Good morning! New week, new recipes, and warmer weather here in Canada, thank goodness!
Remember when I made those
oven roasted tomatoes, and completely butchered them? Well, I had made them for a reason, to make this
"Quick and Easy Herb-Butter Penne with Salmon" from the ladies over at OurBestBites.
Now you can't see them in my picture, and that's because I was almost out of tomatoes, so I didn't get to put in as many as I had hoped for. BUT, I LOVED the tomatoes that were in there, they go so well with the salmon.
One thing, this is only "quick and easy" if you make the oven roasted tomatoes in advance, cause those takes quite a while, but worth it (if you don't turn them into charcoal like I did, that is).
The salmon turned out perfect: it was moist, flaky, and had good flavors. Simple and delicious!
Here's how I did their recipe:
- 1 lbs salmon filet (I just defrosted 4 frozen individual salmon filets that I got at food basics--canadian grocery store)
- 1/4 cup salted butter
- 1 clove garlic, minced
- 1/2 tsp parsley
- 1/2 tsp oregano
- 1/2 tsp basil
- 8 ounces penne pasta (about 3 cups of dry noodles)
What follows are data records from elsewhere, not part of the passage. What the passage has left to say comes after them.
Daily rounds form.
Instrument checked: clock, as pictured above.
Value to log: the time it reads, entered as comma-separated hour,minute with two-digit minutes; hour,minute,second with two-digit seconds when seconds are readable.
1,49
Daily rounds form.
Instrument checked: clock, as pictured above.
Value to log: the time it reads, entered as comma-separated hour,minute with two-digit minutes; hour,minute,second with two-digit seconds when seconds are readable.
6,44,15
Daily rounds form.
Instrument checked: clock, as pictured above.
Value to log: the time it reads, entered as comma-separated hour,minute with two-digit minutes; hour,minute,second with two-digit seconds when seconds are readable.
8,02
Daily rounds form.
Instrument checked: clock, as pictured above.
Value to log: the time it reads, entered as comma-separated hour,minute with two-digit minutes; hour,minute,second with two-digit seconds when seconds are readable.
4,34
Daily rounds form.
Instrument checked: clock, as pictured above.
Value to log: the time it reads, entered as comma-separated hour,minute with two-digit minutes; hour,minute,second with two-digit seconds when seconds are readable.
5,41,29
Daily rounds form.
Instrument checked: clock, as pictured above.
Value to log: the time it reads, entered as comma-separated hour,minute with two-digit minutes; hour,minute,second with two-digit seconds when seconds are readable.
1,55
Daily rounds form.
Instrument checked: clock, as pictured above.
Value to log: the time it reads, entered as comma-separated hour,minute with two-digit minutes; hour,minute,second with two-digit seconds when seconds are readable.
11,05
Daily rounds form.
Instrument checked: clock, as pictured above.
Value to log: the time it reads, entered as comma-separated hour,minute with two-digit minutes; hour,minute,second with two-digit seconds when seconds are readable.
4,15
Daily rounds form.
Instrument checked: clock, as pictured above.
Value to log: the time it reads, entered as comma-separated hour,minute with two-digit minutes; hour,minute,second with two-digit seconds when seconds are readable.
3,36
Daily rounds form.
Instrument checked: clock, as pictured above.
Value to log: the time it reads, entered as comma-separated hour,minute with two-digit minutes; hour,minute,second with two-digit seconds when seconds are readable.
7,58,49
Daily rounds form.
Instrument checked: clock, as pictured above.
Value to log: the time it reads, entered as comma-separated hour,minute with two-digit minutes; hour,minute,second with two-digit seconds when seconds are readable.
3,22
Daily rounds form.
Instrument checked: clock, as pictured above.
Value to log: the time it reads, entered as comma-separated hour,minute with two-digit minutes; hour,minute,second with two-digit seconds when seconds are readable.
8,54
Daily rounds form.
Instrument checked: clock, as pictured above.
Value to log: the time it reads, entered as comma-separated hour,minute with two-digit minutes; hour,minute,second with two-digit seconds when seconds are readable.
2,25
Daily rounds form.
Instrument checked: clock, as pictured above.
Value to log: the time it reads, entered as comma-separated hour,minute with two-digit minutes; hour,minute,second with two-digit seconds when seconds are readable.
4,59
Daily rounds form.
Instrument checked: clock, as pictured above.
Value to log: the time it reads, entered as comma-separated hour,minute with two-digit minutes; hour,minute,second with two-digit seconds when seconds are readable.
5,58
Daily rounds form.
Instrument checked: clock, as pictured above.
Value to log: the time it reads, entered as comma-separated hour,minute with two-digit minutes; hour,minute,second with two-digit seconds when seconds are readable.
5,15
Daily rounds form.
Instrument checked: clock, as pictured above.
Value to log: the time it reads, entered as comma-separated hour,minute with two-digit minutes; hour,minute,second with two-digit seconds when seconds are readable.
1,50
- 3/4 cup mashed oven roasted tomatoes
- Bring a pot of salted water to a boil, and cook pasta according to package directions
- Heat a frying pan to medium. Rinse the salmon filets and pat dry, set aside.
- In a small bowl, melt the butter, and add the garlic, parsley, oregano, and basil. Use 2 Tbs of this mixture and brush over both sides of the salmon. Place on the pan for about 3-4 minutes on each side, until it flakes apart with a fork. (OurBestBite ladies suggest to do it in the oven preheated at 425 for 10-12 minutes).
- When the pasta is done cooking, drain it, return to the pot, and mix in the butter mix and the oven roasted tomatoes.
- Serve each person with some pasta with a piece of salmon on top!
I also made this with a slight twist, and I will post about that another time!